WHAT IS BEING ASKED - Format each line of text in the material as one string in a JSON list, leaving out blank lines and the pictures.

[Images of plotted data]

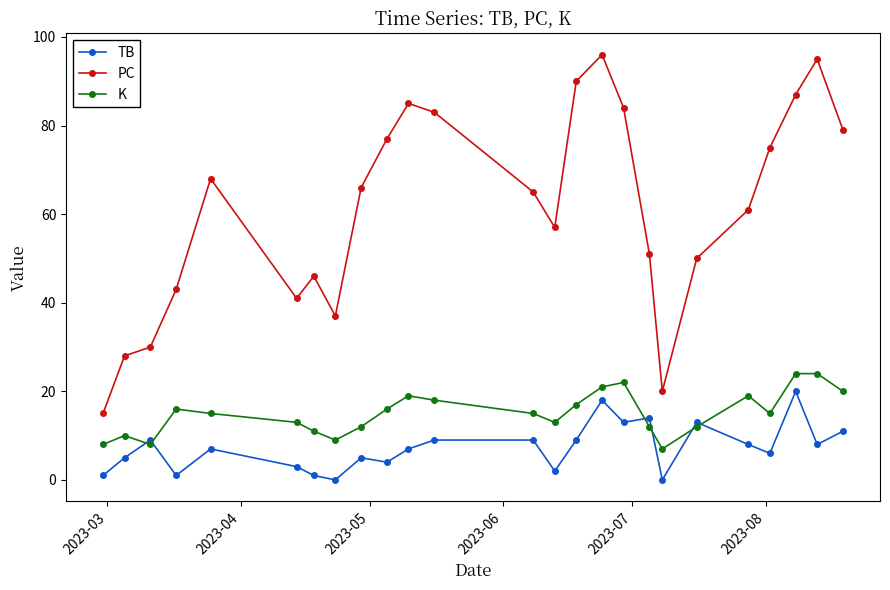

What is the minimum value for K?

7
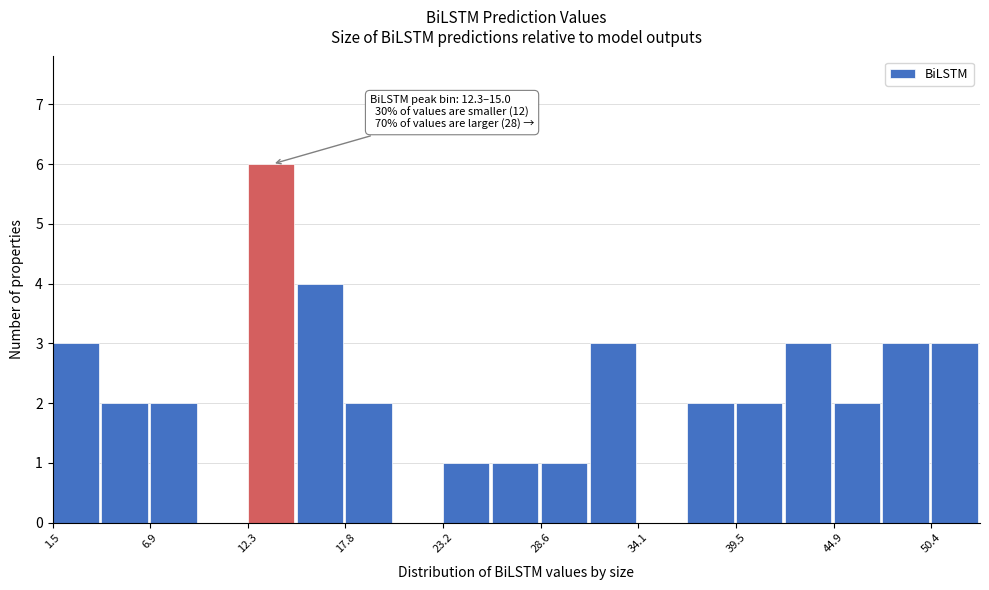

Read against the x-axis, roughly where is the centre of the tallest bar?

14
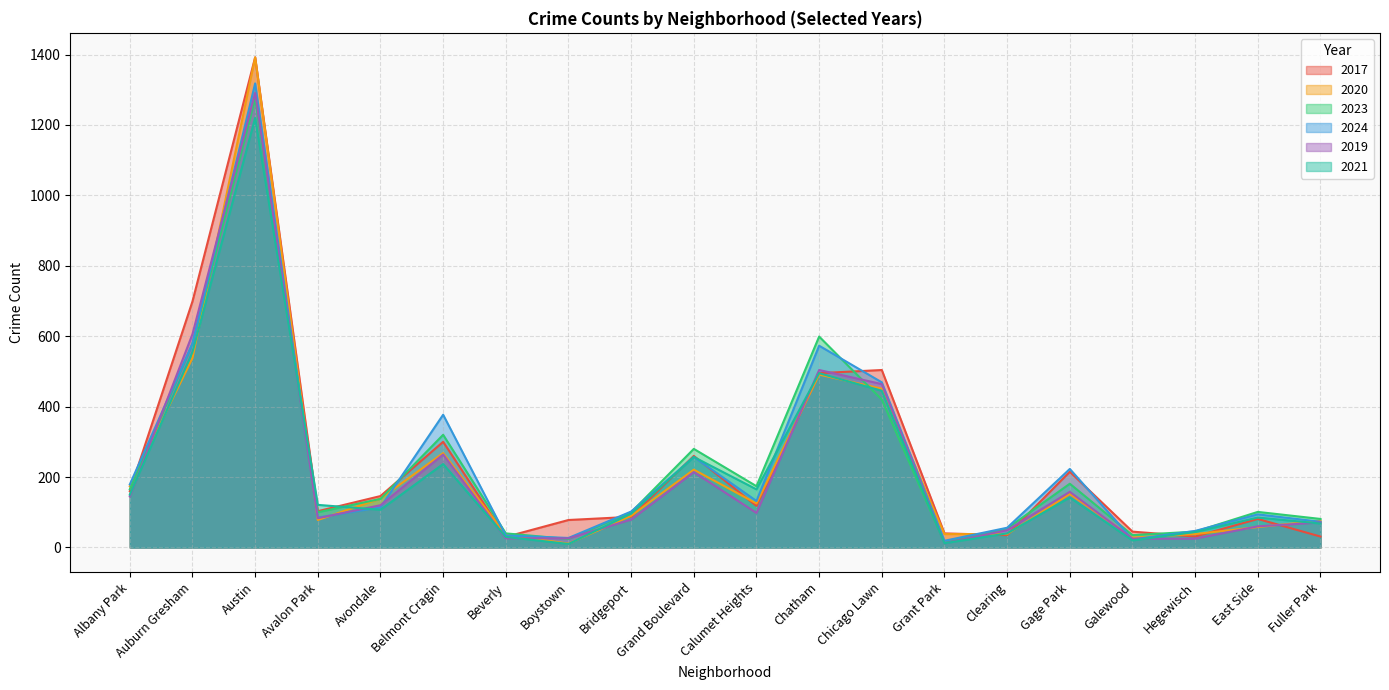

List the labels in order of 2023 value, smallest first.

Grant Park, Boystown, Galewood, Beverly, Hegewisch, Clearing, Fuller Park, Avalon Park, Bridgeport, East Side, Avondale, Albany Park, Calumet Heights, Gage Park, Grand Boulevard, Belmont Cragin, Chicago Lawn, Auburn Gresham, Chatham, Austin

SOLVED EXERCISE -
[
  "What is the minimum value for K?",
  "7",
  "Read against the x-axis, roughly where is the centre of the tallest bar?",
  "14",
  "List the labels in order of 2023 value, smallest first.",
  "Grant Park, Boystown, Galewood, Beverly, Hegewisch, Clearing, Fuller Park, Avalon Park, Bridgeport, East Side, Avondale, Albany Park, Calumet Heights, Gage Park, Grand Boulevard, Belmont Cragin, Chicago Lawn, Auburn Gresham, Chatham, Austin"
]